Manchmal splitterte ihre Seele in unzählbar viele Teile, die sie immer wieder einsammeln musste. Mit einer stoischen Geduld machte sie auch das jedes Mal.
Außerhalb ihrer Gedanken hatte sie gelernt, vieles zu ertragen. Sie fand einen Weg, auf dem sie sich durchmogelte. Wenn ihr etwas weh tat, so schaltete sie einfach die Gedanken ab und ließ ihren Körper ohne jegliches Gefühl durch die Qualen gehen. Anfangs war es nicht leicht gewesen, doch irgendwann musste sie noch nicht mal mehr über Situationen nachdenken um zu entschwinden.
Manchmal, vor allem in der Nacht wurde sie jedoch oft an den Schmerz erinnert, denn ihr Körper zitterte fürchterlich und ihre Seele verlangte nach Tränen. Und genau diesen Nächten folgte die Zeit der Schatten.
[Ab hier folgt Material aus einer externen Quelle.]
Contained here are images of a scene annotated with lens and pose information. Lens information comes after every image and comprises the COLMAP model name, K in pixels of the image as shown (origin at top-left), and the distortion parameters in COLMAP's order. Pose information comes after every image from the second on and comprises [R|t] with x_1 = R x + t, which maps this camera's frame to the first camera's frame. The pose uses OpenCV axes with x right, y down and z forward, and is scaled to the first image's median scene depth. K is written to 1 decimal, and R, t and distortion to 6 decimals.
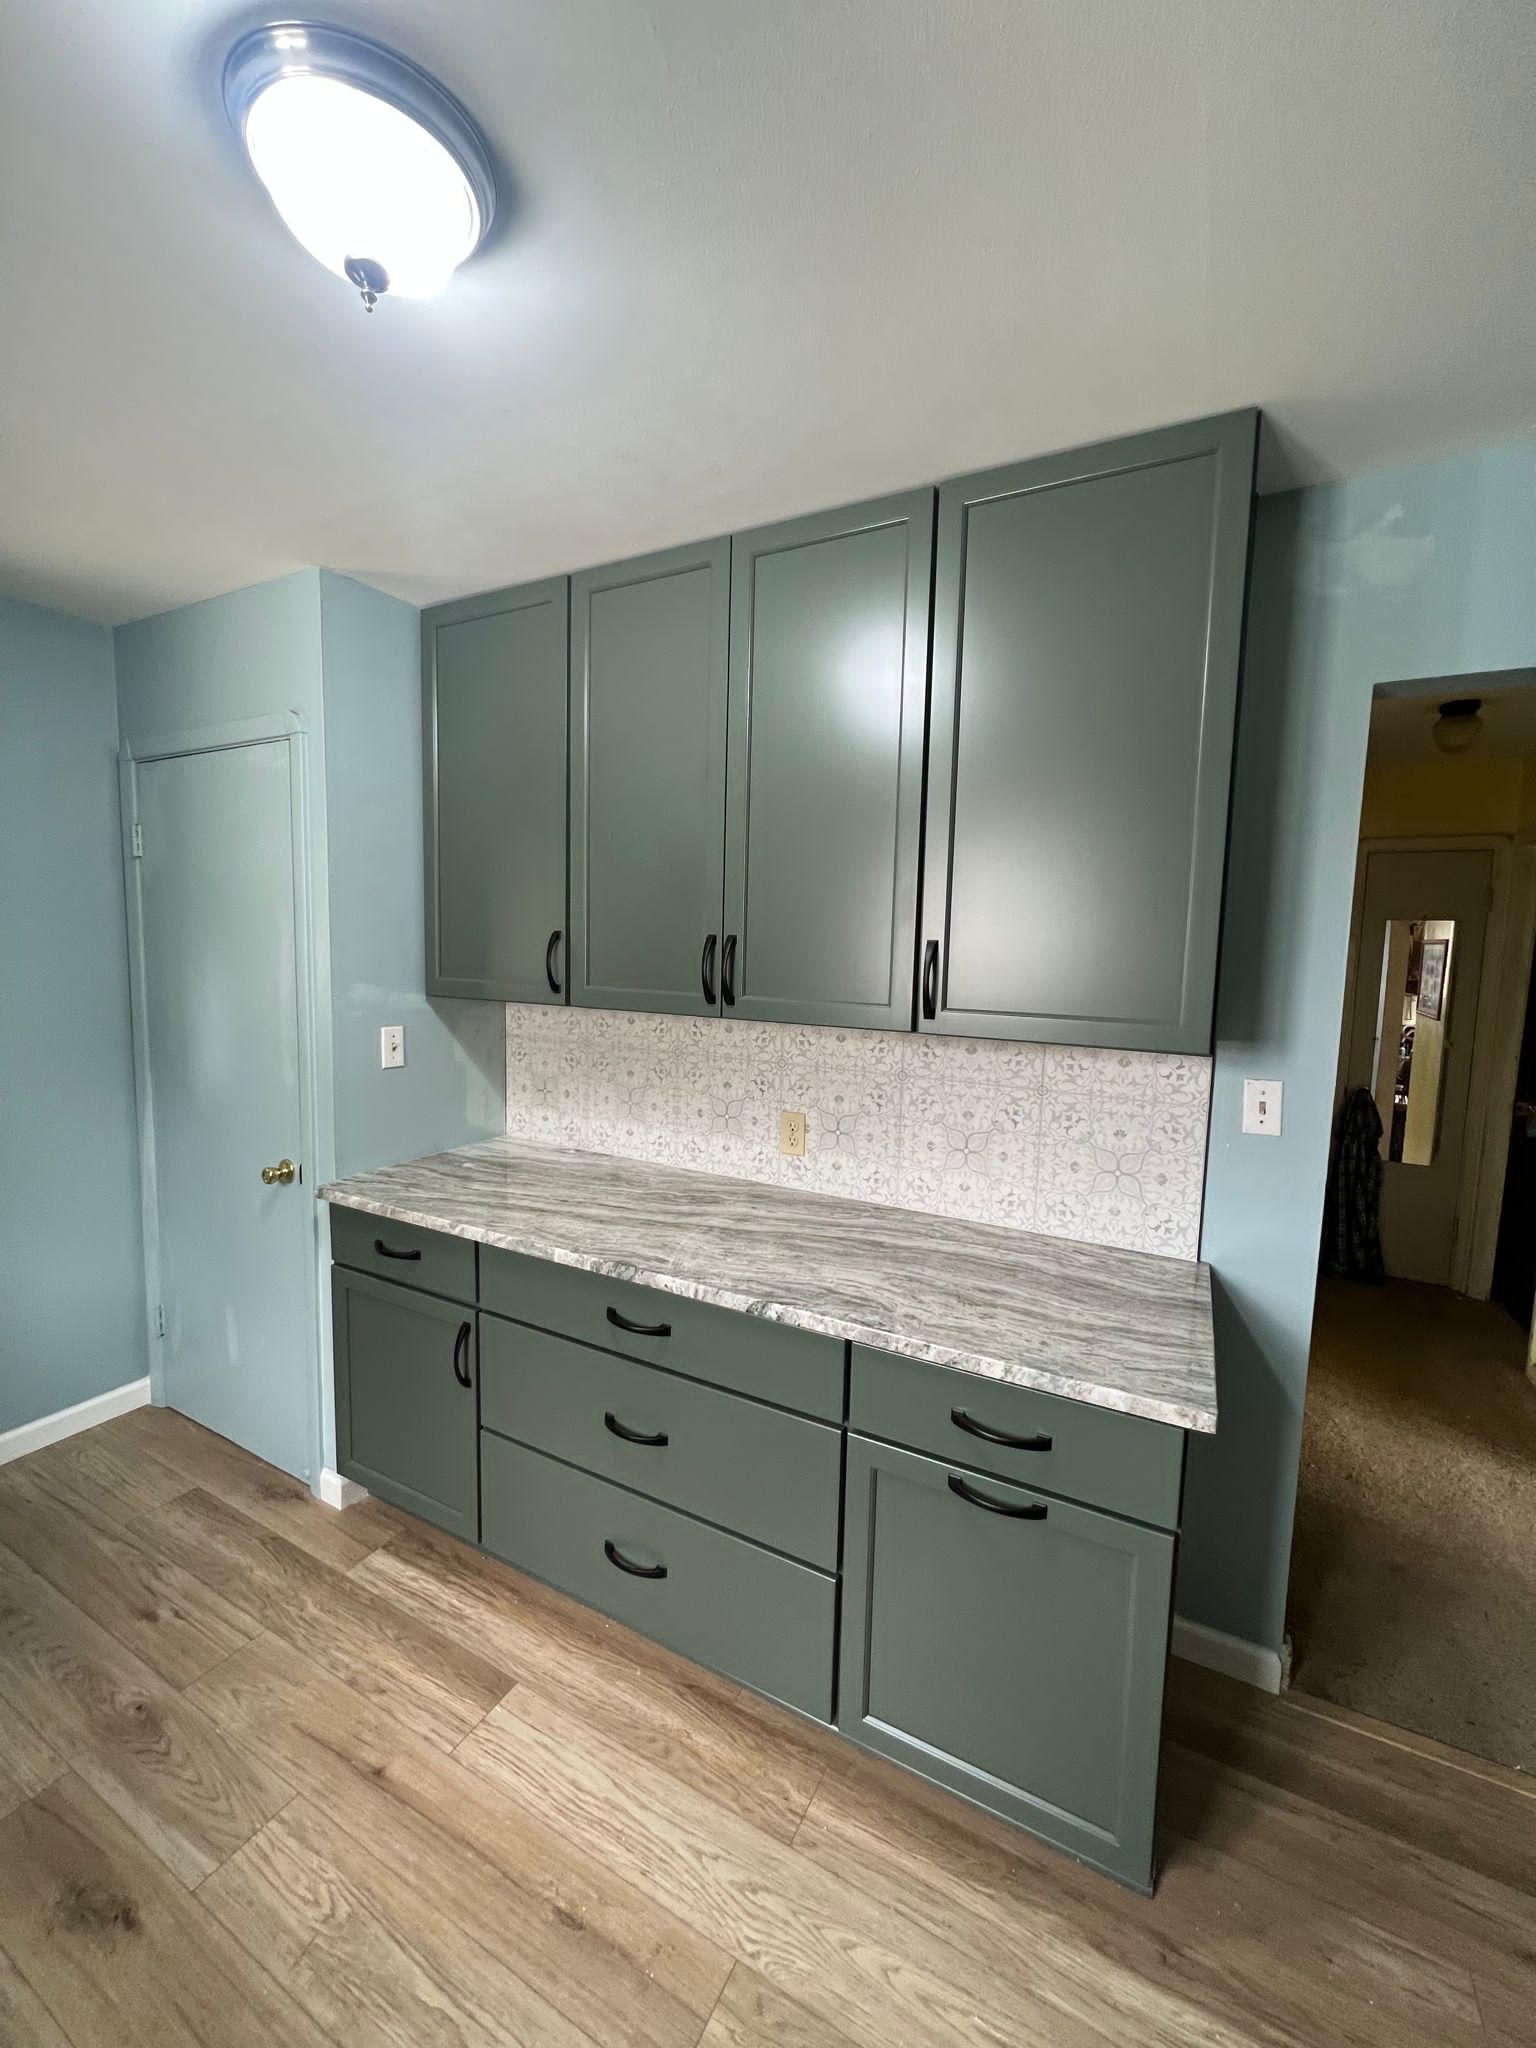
lens RADIAL K [[826.4, 0, 760.6], [0, 826.4, 1015.6], [0, 0, 1]] dist [0.000002, 0.000100]
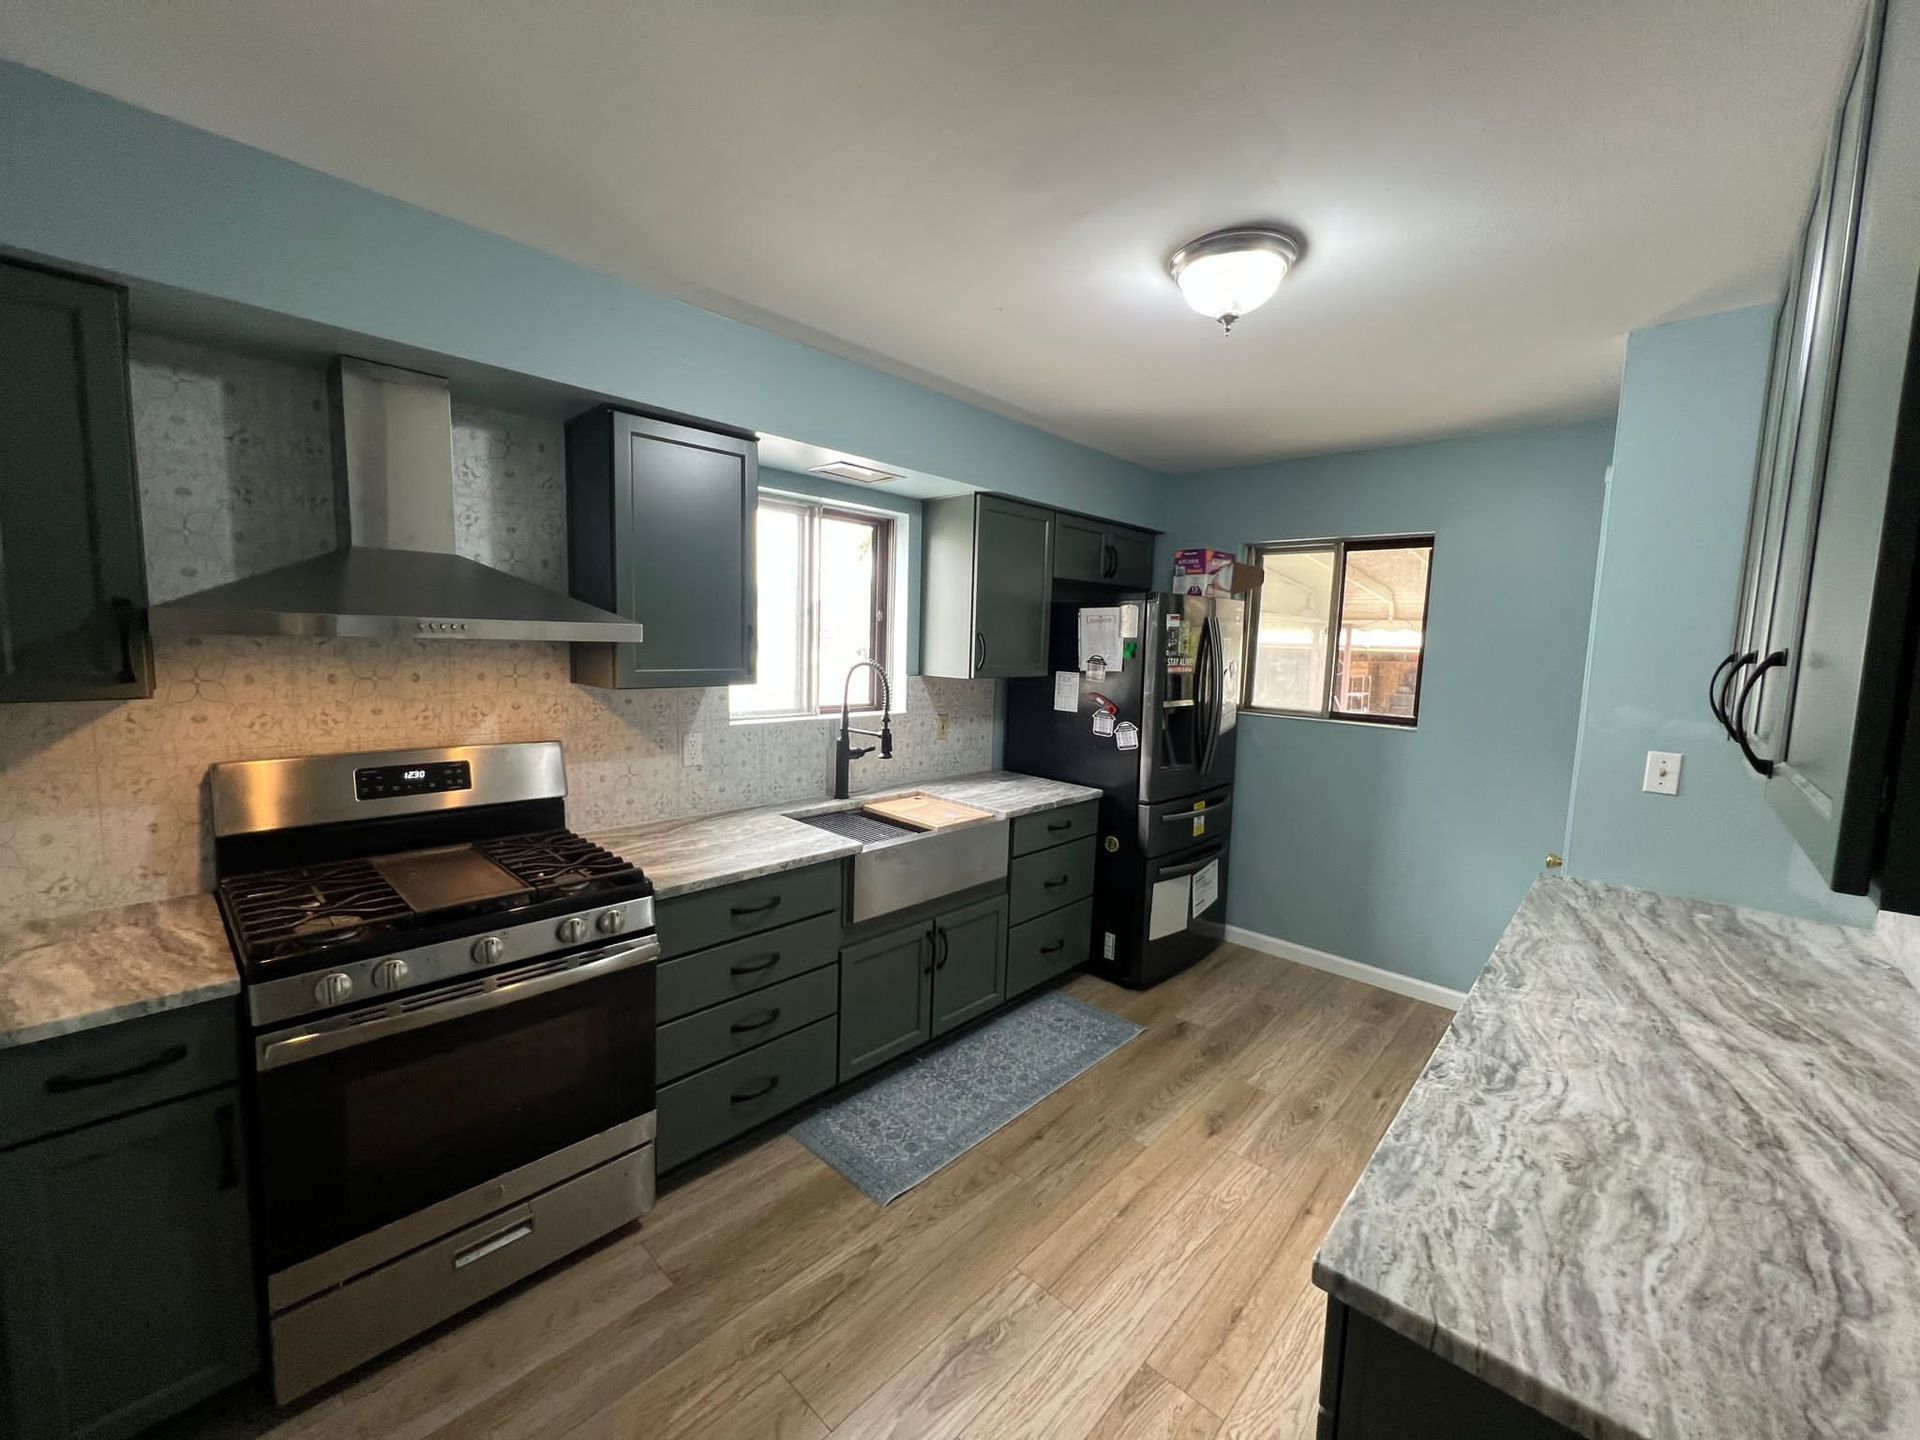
lens RADIAL K [[774.7, 0, 968.3], [0, 774.7, 722.4], [0, 0, 1]] dist [0.000002, 0.000100]
pose [[-0.244277, 0.072280, -0.967008, 0.808472], [-0.126028, 0.986394, 0.105565, -0.018596], [0.961481, 0.147657, -0.231844, 0.503680]]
Eine starke junge Frau, ja. Manchmal macht sie noch einen abwesenden Eindruck, doch sie lächelt in letzter Zeit sehr oft und strahlt eine latente Hoffnung aus. Hoffnung worauf? So genau lässt sich das nicht sagen.
Wenn sie die leise Stimme ihrer Vergangenheit hört, so weiß sie, dass diese Stimme von Vergangenem spricht, das sich nun mal nicht mehr ändern lässt. Sie ist dabei mit einer Vergangenheit voller Angst und falscher Demut leben zu lernen und sie weiß, dass sie es schaffen kann, ohne ebenfalls den Weg ins Nichts zu wählen. Ihr ist bewusst, dass jeder Mensch eine Wahl hat und ihre ist nach langem Irren auf den Weg des Verstehen und der Ruhe gefallen. Noch strauchelt sie vielleicht manchmal, aber sie gibt sich Mühe.
Und mit jedem Rückschlag lächelt sie und ist sich bewusst, dass im Leben nun mal nichts gerecht ist.